| TASK TO CARRY OUT |
Copy word for word the portion of the Bayesian model selection passage from "f* is the maximum" to "a quadratic model).".

| PASSAGE TO READ |
So even without saying anything about the prior, we can see that Bayesian model selection provides a potential antidote to overfitting. But just like before, we have the practical problem that computing Pr(M | D) is in general very hard. Usually evaluating Pr(D | M) involves calculating a really complicated many-dimensional integral, and calculating many-dimensional integrals can be very computationally expensive.

Might we be able to find some simple unbiased estimator of the posterior Pr(M | D)? It turns out that yes, we can. Take another look at the equation above.

Pr(M | D) = \frac{Pr(D | M)}{Pr(D)} Pr(M)

Since Pr(D) is a constant across models, we can ignore it when comparing models. So for our purposes, we can attempt to maximize the equation:

Pr(D | M) Pr(M) = \sum_{f \in M} Pr(D | f, M) Pr(f | M) Pr(M)

If we assume that P(D | f) is twice differentiable in the model parameters and that Pr(f) behaves roughly linearly around the maximum likelihood function, we can approximate this as:

Pr(D | M) Pr(M) \approx \frac {Pr(D | f^*(D))} {\sqrt{N}}^k Pr(M)

f* is the maximum likelihood function within the model, and k is the the number of parameters of the model (e.g. k = 2 for a linear model and k = 3 for a quadratic model).

\We can make this a little neater by taking a logarithm and defining a new quantity: the Bayesian Information Criterion.

argmax_M [ Pr(M | D) ] \\~\\  = argmax_M [ Pr(D | M) Pr(M) ] \\~\\  \approx argmax_M [ \frac {Pr(D | f^*(D))} {\sqrt{N}}^k Pr(M)] \\~\\  = argmax_M [ \log(Pr(M)) + \log (Pr(D | f^*(D)) - \frac{k}{2} \log(N) ] \\~\\  = argmin_M [ BIC - \log Pr(M) ]

BIC = \frac{k}{2} log(N) - \log \left( Pr(D | f^*(D)) \right)

Thus, to maximize the posterior probability of a model M is roughly the same as to minimize the quantity BIC – log Pr(M).

If we assume that our prior over models is constant (that is, that all models are equally probable at the outset), then we just minimize BIC.

| RECORD EXCERPTS |
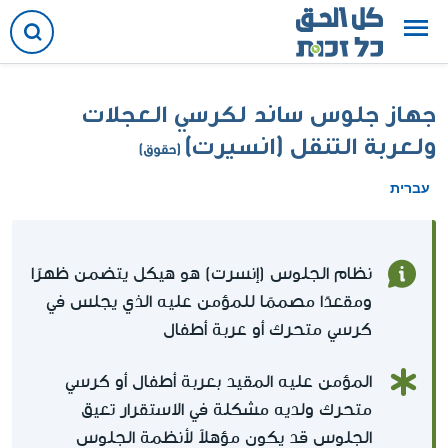
جهاز جلوس ساند لكرسي العجلات
ولعربة التنقل (انسيرت)
(حقوق)
עברית
نظام الجلوس (إنسرت) هو هيكل يتضمن ظهرًا
ومقعدًا مصممًا للمؤمن عليه الذي يجلس في
كرسي متحرك أو عربة أطفال
المؤمن عليه المقيد بعربة أطفال أو كرسي
متحرك ولديه مشكلة في الاستقرار تعيق
الجلوس قد يكون مؤهلاً لأنظمة الجلوس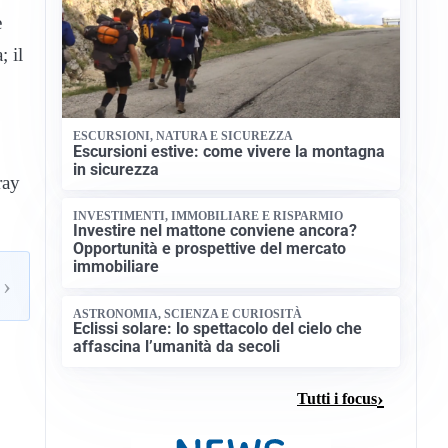
e
; il
ESCURSIONI, NATURA E SICUREZZA
Escursioni estive: come vivere la montagna
in sicurezza
ray
INVESTIMENTI, IMMOBILIARE E RISPARMIO
Investire nel mattone conviene ancora?
Opportunità e prospettive del mercato
immobiliare
›
ASTRONOMIA, SCIENZA E CURIOSITÀ
Eclissi solare: lo spettacolo del cielo che
affascina l’umanità da secoli
Tutti i focus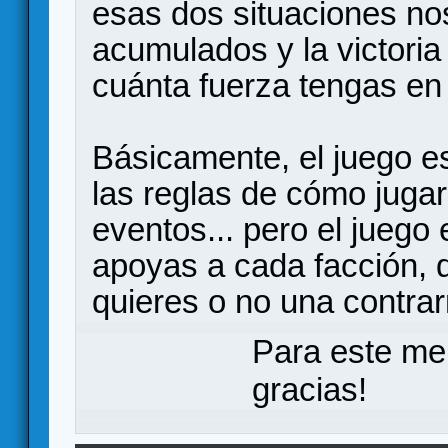
esas dos situaciones no
acumulados y la victoria
cuánta fuerza tengas en
Básicamente, el juego e
las reglas de cómo jugar 
eventos... pero el juego
apoyas a cada facción, q
quieres o no una contrar
Para este me
gracias!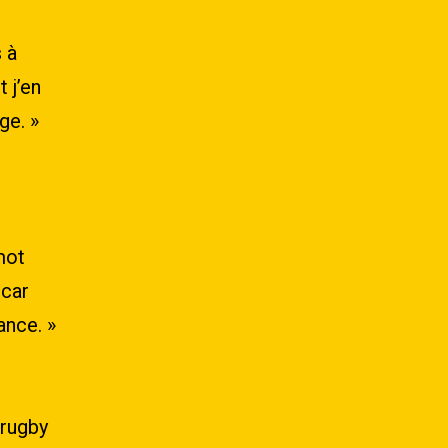
s
à
t
j’en
ge. »
mot
 car
ance. »
 rugby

| WORKED SOLUTION |
f* is the maximum likelihood function within the model, and k is the the number of parameters of the model (e.g. k = 2 for a linear model and k = 3 for a quadratic model).